As with standard Bayesian networks, Dynamic Bayesian networks can use the Most probable explanation
feature to find the **Most probable Sequence**.

This is similar to the use of the

Viterbialgorithm with Hidden Markov models, however is more general.

Both exact and approximate algorithms can be used with time series and sequence DBNs. An example of when approximate inference is useful is when a temporal model has multiple temporal paths and longer range predictions are required.

Hybrid inference is a term we use when exact inference is used for short term predictions and then approximate inference is used for longer range predictions.

As with standard Bayesian networks, we can make use of the Log-likelihood to determine if new data series are anomalous. This is an example of time series anomaly detection.

A very simple example is shown below, but the data and models can be much more complex.

As with standard Bayesian networks, Dynamic Bayesian networks can contain one or more temporal latent variables to model hidden patterns.

As an example consider a DBN which models the relationship between multiple time series. The relationships between the time series may vary under different conditions. If we know (have data for) these conditions, we can include them explicitly in the model, however if not, a discrete temporal latent variable will automatically uncover these patterns. This is similar to a mixture model (cluster model), except now we have a mixture of time series models (time series clustering).

Latent variable can model complex patterns, and are similar to hidden layers in a Neural network / deep learning.
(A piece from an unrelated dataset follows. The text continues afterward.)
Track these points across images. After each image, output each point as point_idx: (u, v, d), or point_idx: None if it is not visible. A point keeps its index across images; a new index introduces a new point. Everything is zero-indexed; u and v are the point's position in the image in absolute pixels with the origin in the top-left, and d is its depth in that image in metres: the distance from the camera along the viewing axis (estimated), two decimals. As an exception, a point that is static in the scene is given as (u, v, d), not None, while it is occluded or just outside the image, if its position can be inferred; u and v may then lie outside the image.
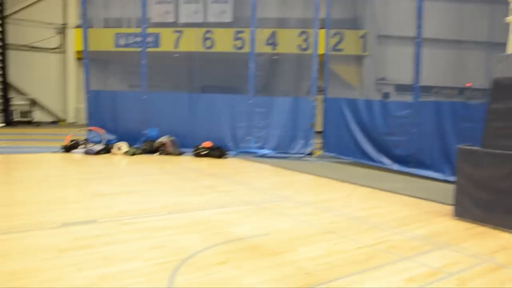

Bayes Server supports the following:

- Discrete temporal latent variables (as found in a Hidden Markov model, but DBNs can be more complex)
- Continuous temporal latent variables (as found in a Kalman Filter model, but DBNs can be more complex)
- Mixed temporal and non-temporal latent variables
- Multiple temporal latent variables

Many years of research have gone into the numerical stability of Bayes Server's algorithms, and in particular for time series modeling.

Underflow (and sometimes overflow) is a particular issue with Dynamic Bayesian networks, as you are often multiplying a series of very small number together. We use a number of sophisticated techniques to avoid these issues.

Care should be taken when creating test and validation datasets from time series data, as the data is usually not IID (Independent and identically distributed).

As an example, consider 3 points of consecutive data, and the training set includes the first and last, while the test set includes the middle point. As the points are highly correlated in time, it is very easy for an algorithm to over-fit, and report a very high accuracy on the test set when the model is actually a very poor fit.

To avoid this, training and test sets can be constructed from blocks of consecutive data.